The spicy Greek pizza at this takeout-only spot near Lakewood is the best excuse to forgo pepperoni in town: crisp crust with a garlic-olive oil base, mozzarella, seasoned chicken, kalamata olives, tomatoes, red onions, pepperoncinis and feta cheese. Owners Omar Dibe and his wife, Sadie Ayers, opened shop last spring and offer traditional Italian pizza as well, but their Lebanese-inspired pies are standouts: Try rosemary chicken, margarita and ardalino with baked eggplant slices. Dibe and Ayers are beefing up their imaginative menu all the time. They've just added oven-baked paninis, subs, pita wraps and gyros. Order and take home, or slip into Lota's Goat next door for some liquid and musical accompaniment.
Sure, the building looks vacant from the street, and it sits in a neighborhood that can get rough after, like, 10 a.m., but please look beyond this, for Jade Garden is one of the best Chinese restaurants in Dallas, a place as filling as it is good as it is cheap. And this last point is the true measure of its worth. At Jade Garden, two people can have a soup of their choice, water and an entrée for $3.50 each. Three dollars and 50 cents. That's $7 for whoever's buying. And go ahead, throw in tax and a tip. If you pay with a 10, you're still stuffing a bill in your pocket when you leave. And you're leaving full and satisfied: The food is served quickly but doesn't taste like a chain restaurant. It tastes, instead, like the steal it is.
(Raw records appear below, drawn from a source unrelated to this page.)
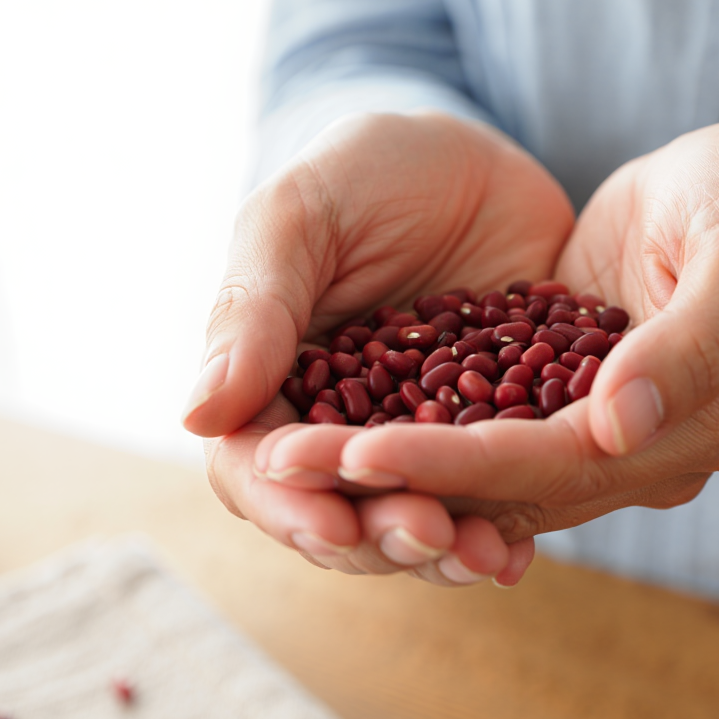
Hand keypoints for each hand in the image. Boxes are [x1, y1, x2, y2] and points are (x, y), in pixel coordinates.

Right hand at [183, 111, 573, 582]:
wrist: (480, 161)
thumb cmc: (369, 171)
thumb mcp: (303, 216)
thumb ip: (254, 307)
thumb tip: (196, 416)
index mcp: (272, 384)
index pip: (257, 470)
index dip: (289, 506)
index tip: (332, 523)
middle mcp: (340, 429)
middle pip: (339, 513)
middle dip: (378, 540)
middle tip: (429, 535)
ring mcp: (418, 441)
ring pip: (414, 519)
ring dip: (443, 551)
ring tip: (486, 556)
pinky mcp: (490, 438)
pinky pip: (489, 497)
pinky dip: (502, 528)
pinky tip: (521, 552)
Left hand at [255, 121, 718, 541]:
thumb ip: (693, 339)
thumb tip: (614, 426)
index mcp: (702, 428)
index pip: (556, 464)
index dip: (456, 466)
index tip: (356, 455)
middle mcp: (646, 453)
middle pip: (506, 489)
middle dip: (395, 483)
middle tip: (285, 465)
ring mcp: (604, 432)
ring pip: (483, 476)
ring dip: (389, 472)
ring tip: (290, 456)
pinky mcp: (567, 401)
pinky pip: (483, 435)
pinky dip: (414, 437)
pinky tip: (338, 427)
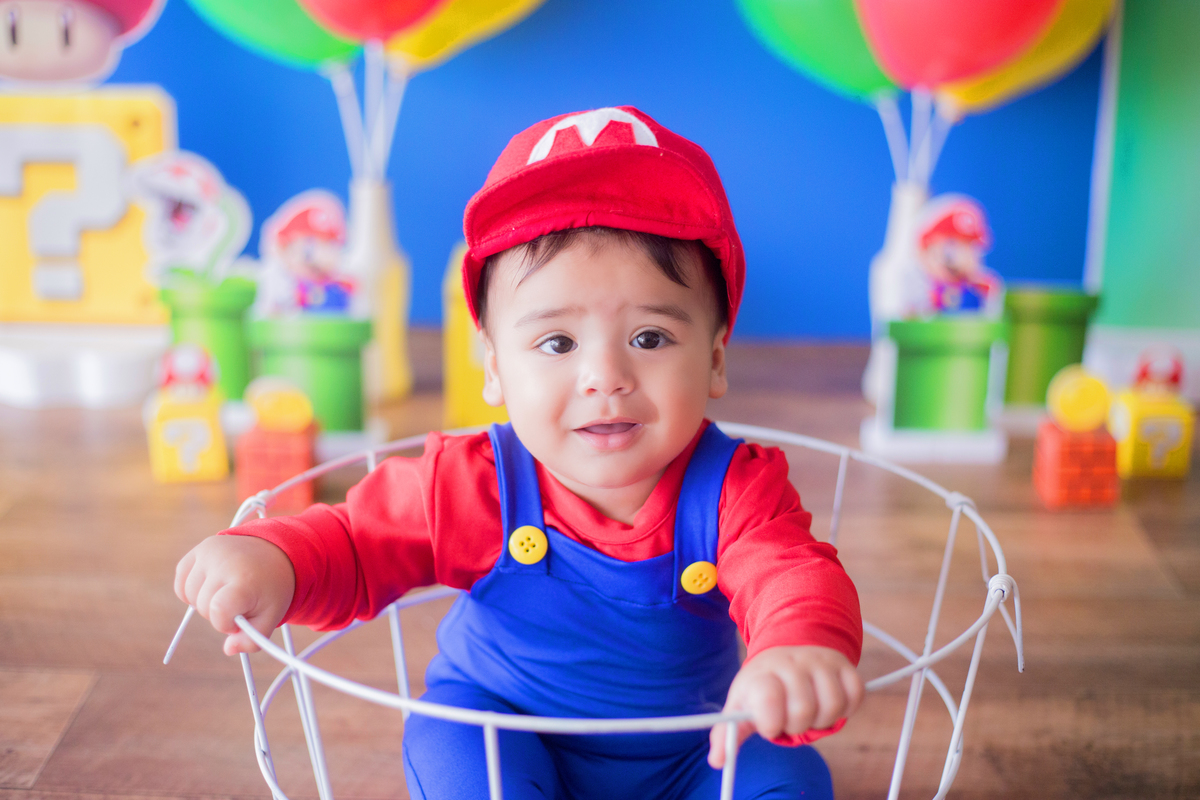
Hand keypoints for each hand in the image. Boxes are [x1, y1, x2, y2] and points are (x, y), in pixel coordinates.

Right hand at [174, 534, 295, 655]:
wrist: (273, 553)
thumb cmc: (270, 589)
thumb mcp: (271, 616)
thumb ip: (252, 640)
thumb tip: (229, 649)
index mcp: (244, 579)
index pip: (218, 610)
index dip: (225, 623)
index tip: (239, 618)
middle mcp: (224, 562)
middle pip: (203, 607)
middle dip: (219, 614)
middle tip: (239, 603)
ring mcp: (209, 553)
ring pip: (189, 596)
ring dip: (205, 602)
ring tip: (227, 592)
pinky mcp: (198, 550)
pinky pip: (181, 584)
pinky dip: (192, 592)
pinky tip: (212, 586)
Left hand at [708, 645, 863, 767]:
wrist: (788, 647)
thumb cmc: (764, 685)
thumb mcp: (742, 704)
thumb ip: (729, 732)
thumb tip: (718, 761)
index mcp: (763, 674)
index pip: (768, 700)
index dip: (771, 723)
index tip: (770, 725)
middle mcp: (791, 663)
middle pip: (803, 709)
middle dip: (797, 725)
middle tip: (791, 718)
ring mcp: (819, 662)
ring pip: (832, 705)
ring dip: (823, 719)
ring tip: (810, 712)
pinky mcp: (844, 665)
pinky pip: (855, 695)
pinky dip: (846, 708)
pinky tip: (829, 702)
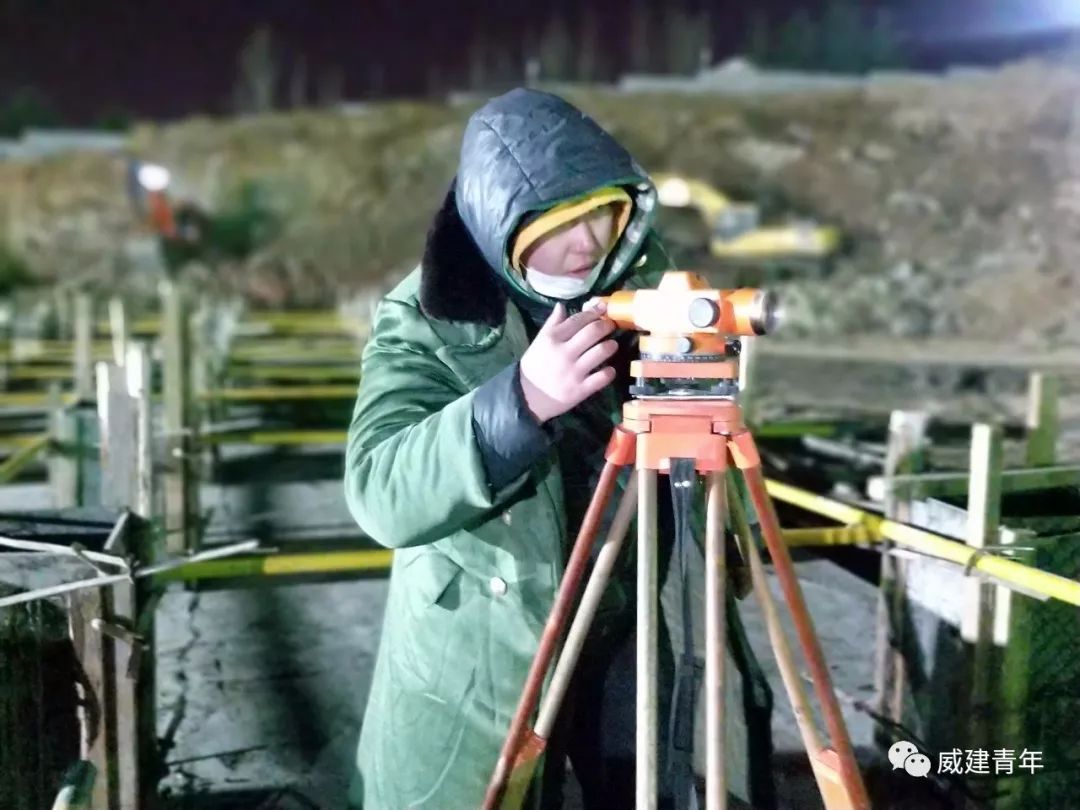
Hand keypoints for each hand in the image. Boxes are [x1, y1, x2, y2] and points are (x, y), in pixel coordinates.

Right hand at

We've come to the conclusion that Italian in Dallas is the rope-a-dope cuisine. It takes its punches and wobbles weakly, acting like it's barely in the ring. Then when you least expect it, it springs to life and delivers a knockout blow. We aren't sure yet if Il Mulino New York is that knockout blow (we're still dizzy, and we think we can get up if the waiter would just quit pointing that finger in our face and give us a hand), but there sure are a lot of parts stinging. There's the tummy (portions are huge), the ribs (the food is so rich it clings) and the wallet (your check will equal the gross domestic product of Lilliput). Il Mulino is bold. It's raw. It's tasty, bluntly flaunting its rich cuisine from Italy's Abruzzi region. And in virtually all instances, this food is beautiful. Zucchini slices, sautéed in wine and garlic, drenched in olive oil and flurried with oregano and pepper flakes, are simply the best rendition of this vegetable we've ever tasted. Pastas are perfectly supple with just the right amount of give against the teeth. But the most compelling composition here is the veal Marsala--a masterpiece. Thin patches of veal are crowded in a haze of porcini mushrooms slathered in a rich, smooth Marsala sauce of uncommon richness, leaving hints of toffee on the finish. And it's a hammer blow to the city's moribund Italian strain that forever wavers between mediocre and tragic.
Maggiano's Little Italy
205 NorthPark Center
Man and woman shall not live by nuts, berries, wheatgrass shots and tofu alone, but when we want these things, organically grown, of course, we schlep our Birkenstocks to Whole Foods Market. Forget the stereotypes and focus on the strategies. This food chain's in-store sampling not only gets you cooking and buying suggested ingredients, it has become a 21st-century meet-and-greet-and-eat. Store staff fires up the electric skillets and whips up a mess o' spicy Cajun catfish or apple butter brisket for Rosh Hoshana, plus noodles, plus potatoes, plus vegetable medleys. This is the best free lunch, or dinner, and singles bar/sports bar alternative going.